We love Honey Baked Ham. It’s a spiral sliced ham with a crunchy sweet glaze available only at the Honey Baked store. I’ve actually waited in line during the holidays for over an hour just to buy a Honey Baked Ham.
The Honey Baked Ham is pre-cooked and the Honey Baked Ham people recommend serving the ham at room temperature. They say it will only take 30 minutes for the ham to come to room temperature on the counter. I don’t know who’s counter they’ve been setting them on, but my hams never come to room temperature in 30 minutes. So I’ve often resorted to wrapping the ham tightly in aluminum foil and baking it in the oven. Unfortunately, baking it often dries out the ham.
This year I decided that instead of baking the ham, I would steam roast my ham in my pressure cooker. Miss Vicke has a great post about steam roasting spiral sliced hams and I used that as a starting point. I wanted my ham wrapped tightly in aluminum foil so that it would “bake” in the sweet glaze that Honey Bake puts on their ham. When heated, the glaze melts, which I like much better than in it’s crunchy form.
I bought a smaller mini Honey Baked ham. I don’t think a entire large Honey Baked Ham would fit in the pressure cooker, but you could certainly cut off some of the slices to heat them up. Only warm up as many slices as you think you and your family will eat.
Note: This method is not recommended by the Honey Baked Ham company, but if you’re a rebel and like their ham heated like I do, I think this is the best way to do it.
I’ve also cooked regular boneless ham slices in the pressure cooker wrapped in foil and that works out great as well. If you aren’t cooking a sliced ham, Miss Vickie has a great guide for cooking times for other hams.
Sliced Ham in the Pressure Cooker
- 4 pounds sliced ham
- 1 1/2 cups water
Wrap the ham tightly in heavy duty aluminum foil (make sure it will fit in your pressure cooker). Pour 1 1/2 cups of water into the pressure cooking pot and place the rack in the bottom of the pot. Put the wrapped ham in on top of the rack. Using a foil sling aids in removing the ham from the pressure cooking pot.

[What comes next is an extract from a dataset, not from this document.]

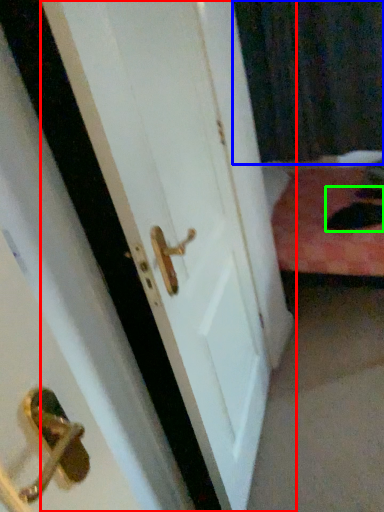
Question: Which object is the farthest from door (highlighted by a red box)? Choose among these: curtain (highlighted by a blue box) or cat (highlighted by a green box).

Choices:
 (A) curtain
 (B) cat

Answer: (A)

Lock the lid in place. Select High Pressure, set the timer for 12 minutes, and press start. When beep sounds, turn off pressure cooker and use a natural pressure release for 10 minutes and then do a quick pressure release to release any remaining pressure. Mine only took about 5 minutes to pressure up and 5 minutes to release the pressure naturally. When valve drops carefully remove lid.
Remove ham from aluminum foil, cut the slices away from the bone and serve immediately.